- [Supplied text]:

=== Begin Enclosure ===

0 # Barbara K 2012-07-13 13:28
ithinktoomuch: I wholeheartedly agree with you. There is definitely voter fraud going on by the Rs tinkering with the voting machines. They fight dirty and are not deserving of any position. If they need to cheat, disenfranchise voters, and steal elections, they don't deserve them. Shows us all we need to know about their lack of character.
 
 
+8 # stonecutter 2012-07-11 14:08
There's probably a small segment of Americans who begrudge Romney his enormous wealth, but most don't. Assuming you believe he made his fortune legally (leaving the moral complexities of "vulture capitalism" aside), he's a logical role model for the American Dream of becoming financially secure, if not super-rich (even if he started way ahead of the rest of us with his silver-spoon upbringing). But how any ordinary wage earner or salaried professional ($40-100k per year), who may or may not receive paid health and retirement benefits, working or middle class, cannot begrudge, let alone be outraged, by his ridiculously venal and unfair "carried interest" rate of 15% is beyond me, beyond rational justification or the best interests of the 99%. And he's the poster boy for continuing this in perpetuity.

=== End Enclosure ===

- [Data below]:
=== Begin Enclosure ===

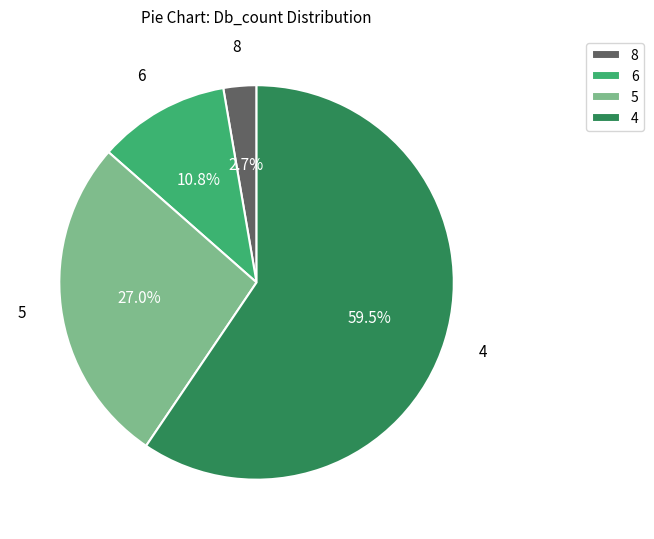

Is the sum of 8 and 6 greater than half?

No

=== End Enclosure ===

- [Things to do]:
**a)** State whether each statement agrees with the reader comments on Romney, giving yes or no and quoting the words that decide it: (i) The stonecutter comment holds that most Americans begrudge Romney his wealth. (ii) The Barbara K comment attributes voter fraud to the Rs tinkering with voting machines. (iii) The stonecutter comment gives Romney's "carried interest" rate as 15%.
**b)** Extend the reader comments on Romney, picking up after their final sentence.

- [Results in order]:
**a)**
(i) No: "There's probably a small segment of Americans who begrudge Romney his enormous wealth, but most don't."
(ii) Yes: "There is definitely voter fraud going on by the Rs tinkering with the voting machines."
(iii) Yes: "his ridiculously venal and unfair "carried interest" rate of 15%"

**b)**
It's already been pointed out ad infinitum that during Clinton's two terms, the then 35% upper marginal bracket existed side-by-side with the creation of 23 million jobs and the largest surplus in American budgetary history. To return to this bracket for upper-income Americans represents optimal political compromise,
acknowledgement of essential fairness and justice in a reformed tax system, and a dramatic impact on both government spending priorities and the economic outlook. Add raising the ceiling on social security-taxed income levels, again a matter of fairness, and we're on to recovering our collective conscience as a nation.
 
 
0 # ithinktoomuch 2012-07-12 06:12
Capital gains and carried interest need to not be flat rates anymore. They don't necessarily have to be taxed the same rates as income tax, but they should have tiered tax brackets of their own. That would suck a few more tax dollars out of ol' Rmoney...I mean, Romney.
 
 
+10 # Todd Williams 2012-07-11 15:43
The question I always come back to is why would a lower midddle class person want to vote for a rich man who belongs to a political party that wants to lower wages, cut benefits, increase overtime, gut unions and destroy the new health care act? And these actions would only deepen the economic problems we already face. These people must be totally insane!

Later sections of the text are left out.